*STUDY MATERIAL*:
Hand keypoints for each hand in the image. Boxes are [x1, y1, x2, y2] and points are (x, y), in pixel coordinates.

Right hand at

==

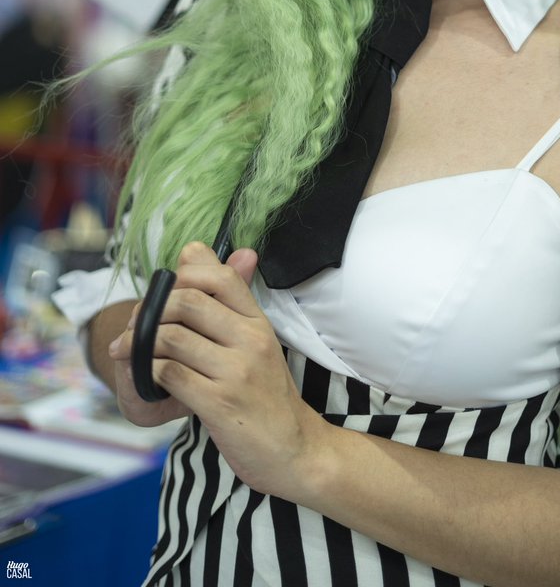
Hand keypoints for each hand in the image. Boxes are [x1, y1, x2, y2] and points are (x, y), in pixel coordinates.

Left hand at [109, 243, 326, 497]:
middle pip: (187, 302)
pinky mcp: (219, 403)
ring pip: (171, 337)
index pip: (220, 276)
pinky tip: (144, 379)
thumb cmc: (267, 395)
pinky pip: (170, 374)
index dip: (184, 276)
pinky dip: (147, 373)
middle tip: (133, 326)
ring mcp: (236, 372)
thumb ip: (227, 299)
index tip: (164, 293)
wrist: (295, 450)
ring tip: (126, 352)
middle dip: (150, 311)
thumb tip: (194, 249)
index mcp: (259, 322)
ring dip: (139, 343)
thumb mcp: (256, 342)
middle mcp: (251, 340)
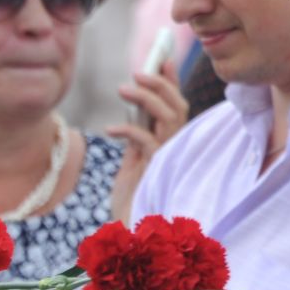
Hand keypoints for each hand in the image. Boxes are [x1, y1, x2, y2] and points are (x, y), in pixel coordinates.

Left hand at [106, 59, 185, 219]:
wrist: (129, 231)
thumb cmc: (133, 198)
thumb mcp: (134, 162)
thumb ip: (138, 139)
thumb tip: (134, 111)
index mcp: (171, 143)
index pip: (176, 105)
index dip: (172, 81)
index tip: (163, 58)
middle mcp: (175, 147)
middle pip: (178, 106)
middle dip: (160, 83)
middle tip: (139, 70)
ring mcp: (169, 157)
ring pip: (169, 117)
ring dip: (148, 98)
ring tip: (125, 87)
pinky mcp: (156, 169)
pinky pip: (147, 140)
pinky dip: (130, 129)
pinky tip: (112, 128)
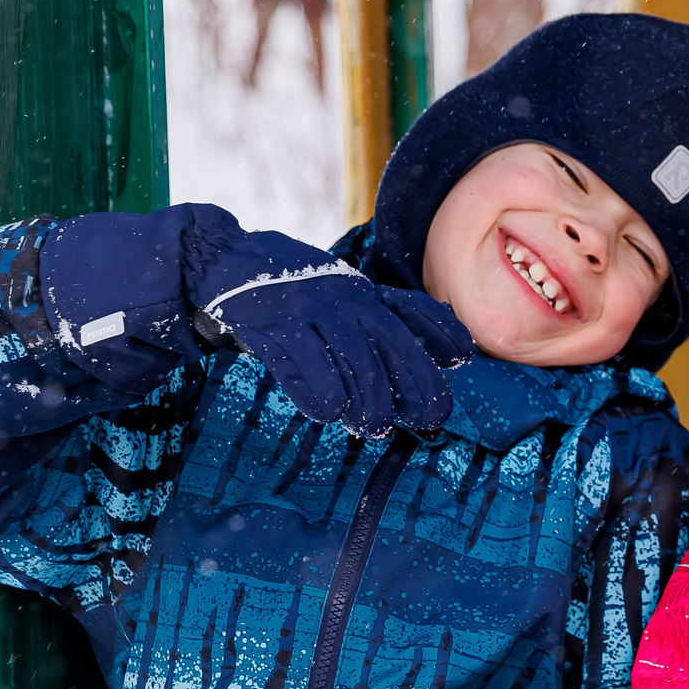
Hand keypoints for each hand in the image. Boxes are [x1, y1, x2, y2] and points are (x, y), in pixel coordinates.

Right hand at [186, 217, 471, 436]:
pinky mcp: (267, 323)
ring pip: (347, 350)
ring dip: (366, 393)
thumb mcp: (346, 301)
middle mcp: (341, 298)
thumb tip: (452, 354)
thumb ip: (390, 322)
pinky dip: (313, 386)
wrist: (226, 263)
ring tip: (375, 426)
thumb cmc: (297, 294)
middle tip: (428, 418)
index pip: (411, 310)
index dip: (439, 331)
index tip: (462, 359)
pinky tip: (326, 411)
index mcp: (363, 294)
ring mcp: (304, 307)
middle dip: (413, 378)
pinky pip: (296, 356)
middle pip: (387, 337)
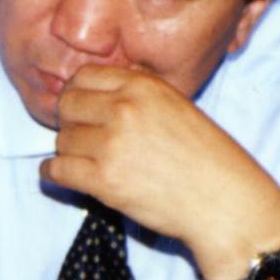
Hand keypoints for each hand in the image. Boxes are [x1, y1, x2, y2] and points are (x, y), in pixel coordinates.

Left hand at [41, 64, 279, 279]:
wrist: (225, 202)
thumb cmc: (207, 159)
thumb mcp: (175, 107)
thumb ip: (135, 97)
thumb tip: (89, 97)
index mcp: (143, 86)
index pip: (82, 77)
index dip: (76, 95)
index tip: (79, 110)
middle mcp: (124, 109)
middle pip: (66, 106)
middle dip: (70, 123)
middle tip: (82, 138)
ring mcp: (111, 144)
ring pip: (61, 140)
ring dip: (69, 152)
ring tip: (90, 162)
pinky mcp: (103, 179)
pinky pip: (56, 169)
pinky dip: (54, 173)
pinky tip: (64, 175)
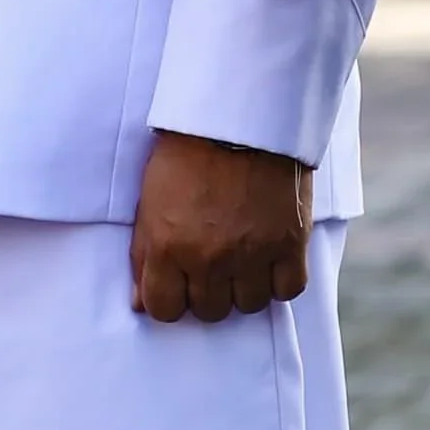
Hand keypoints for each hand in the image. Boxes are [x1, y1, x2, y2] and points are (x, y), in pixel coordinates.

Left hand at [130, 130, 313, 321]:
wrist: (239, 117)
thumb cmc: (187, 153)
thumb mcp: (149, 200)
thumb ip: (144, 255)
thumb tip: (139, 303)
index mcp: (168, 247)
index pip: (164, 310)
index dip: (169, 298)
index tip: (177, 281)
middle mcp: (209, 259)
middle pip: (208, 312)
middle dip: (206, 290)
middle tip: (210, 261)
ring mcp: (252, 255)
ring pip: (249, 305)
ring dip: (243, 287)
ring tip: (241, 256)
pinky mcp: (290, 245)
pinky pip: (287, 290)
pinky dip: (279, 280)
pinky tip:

*WORK TASK*: From the entries above, write out only the lines starting at the line that holds "thumb cmc: (207, 159)" and ending at the line that holds "pinky tip: (64, 175)", keeping both and matching them exactly.

*ANSWER SECTION*:
thumb cmc: (207, 159)
thumb mcp: (175, 107)
thumb ip: (135, 97)
thumb tip: (89, 97)
index mcp: (143, 86)
index pip: (82, 77)
index dip: (76, 95)
index tip: (79, 110)
middle mcp: (124, 109)
middle pip: (66, 106)
middle dip: (70, 123)
middle tip: (82, 138)
ring mcp: (111, 144)
ring pip: (61, 140)
ring dip: (69, 152)
ring tip: (90, 162)
pinky mcp: (103, 179)
pinky pip: (56, 169)
pinky dip: (54, 173)
pinky tip: (64, 175)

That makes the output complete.